5. High attractiveness for tourists and tenants, which is ensured by the unusual shape of the spherical houses.
6. Record low heating costs for circular houses in winter period... 7. Since a composite material is used in the construction of the house, excellent thermal insulation of the room is guaranteed, and thanks to its domed shape, the air circulates freely due to convection without the formation of stagnant zones in the corners. Therefore, heating and air conditioning costs are significantly reduced. Dom-Kupol is an incredibly energy efficient building. Due to the peat in building blocks, the slabs have bactericidal properties, so the fungus is not terrible for such a house. The "thermos effect" will be reduced due to the properties of the composite board.
8.This building material is environmentally friendly and does not undergo chemical treatment.
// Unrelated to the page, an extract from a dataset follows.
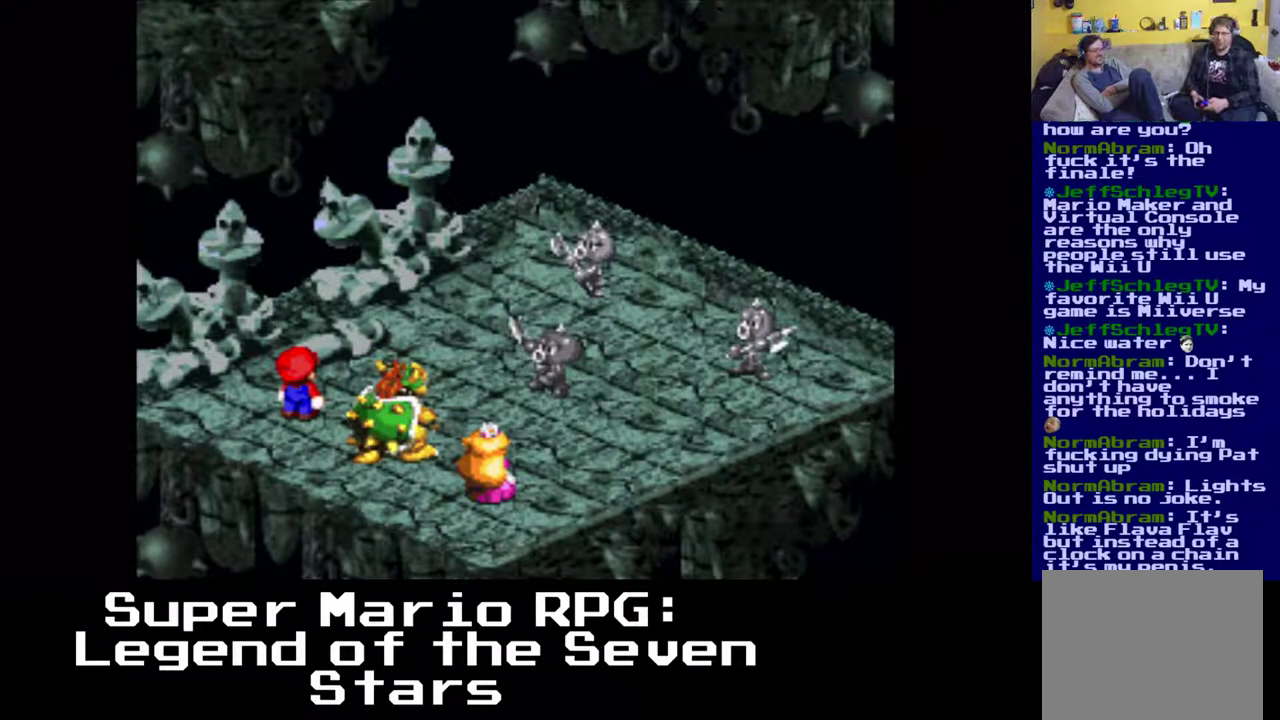
{"buttons": [], "left_stick": "center", "events": [[67, "B", "up"]]}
After formation, the blocks are sent to the drying chamber, but are not fired, which allows preserving the natural properties of this raw material.
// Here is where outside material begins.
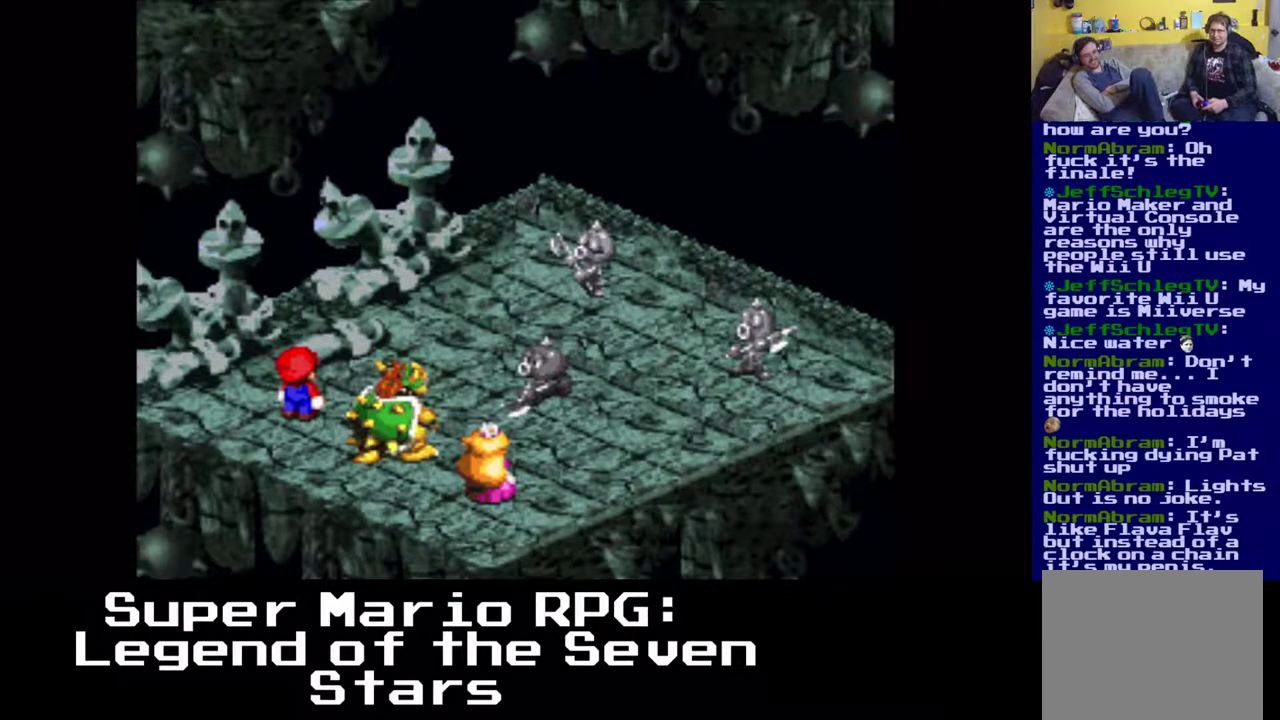
{"buttons": [], "left_stick": "center", "events": []}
9. Not only is the dome of the House one of the most stable forms in nature, unlike iron, it will never corrode, unlike wood, it will not undergo rot, fungus or insect infestation. The residential dome concept offers a comfortable living space for a very long life.
10. Storm resistance. Aerodynamic properties of the canopy with a wing effect, successfully withstand the pressure of strong winds.
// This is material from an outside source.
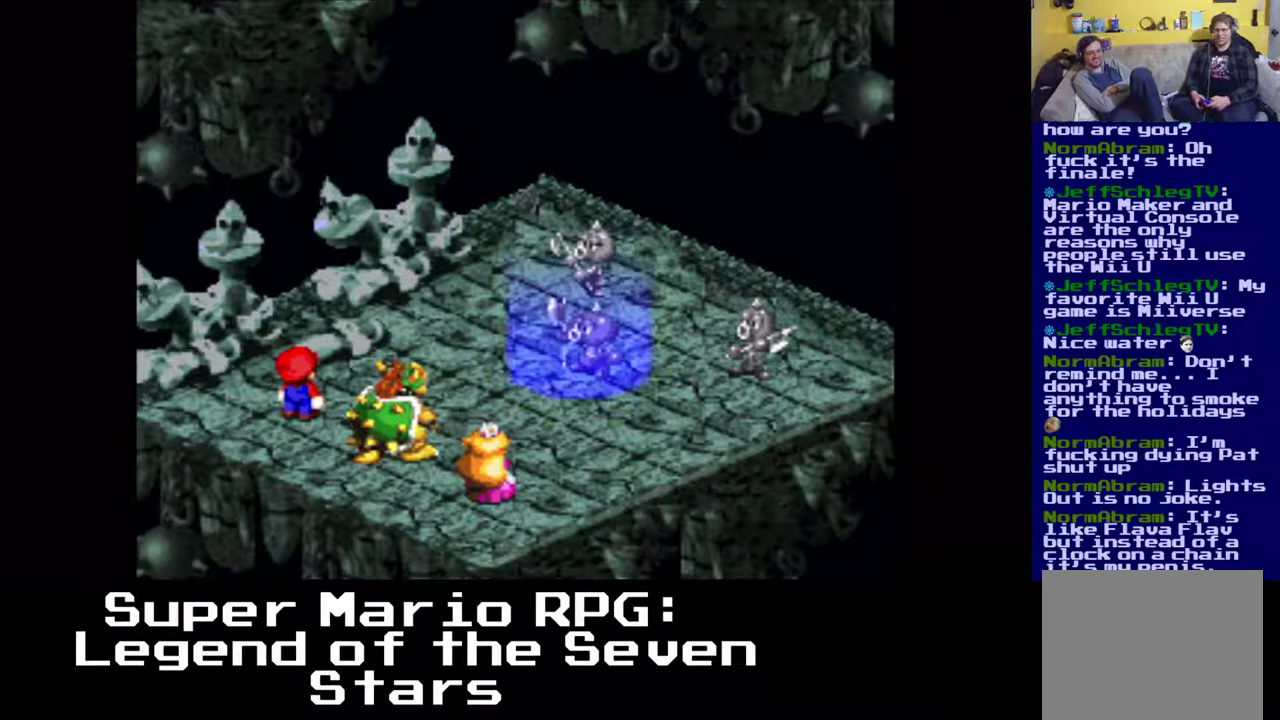
{"buttons": [], "left_stick": "center", "events": []}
11. The composite dome is not only the most stable structure, but also extremely light in weight. The consequence of this is low inertia when rocking. It is because of this lightness that the Dome-House withstands the most severe earthquakes without any special consequences.
The problem of creating cheap and sustainable housing has been and remains an object of research and innovation.
Chapter 3. Joint production of heat and electricity
With the combined generation of thermal and electrical energy with the help of one generator, biogas is used as a fuel in internal combustion engines that drive the generator to generate the mains current (also called alternating current or three-phase current). The excess heat that occurs when the engine is running from the cooling system and exhaust gases can be used for heating. Of all the possible uses, the latter has gained the most importance. After the entry into force of the EU Energy Law of April 1, 2004, it is for small producers that there are a number of advantages in paying for electricity from renewable energy sources. The price for the generated kWh of electricity is currently fixed at 0.115 Euro / kWh as the base price. Power generation therefore has significant economic advantages over heating only.
Example: biogas with a methane content of 60% has an energy value of 6 kW * h / m³
Energy output from 1 liter of fuel oil is 10 kWh of energy; if hypothetically it is 45 cents / l, then the energy cost will be 4.5 cents / kWh
When used for thermal purposes with an efficiency of 90%, the cost of biogas will be:
6 kW * h / m³ x 0.9 x 4.5 cents / kW * h = 5.4 kW * h / m³ x 4.5 cents / kW * h = 24.3 cents / m³ biogas
When used for the purpose of obtaining energy in generators for the generation of thermal and electrical energy we can derive the following equation
(Prerequisite: 35% electrical efficiency, 11.5 cents / kWh)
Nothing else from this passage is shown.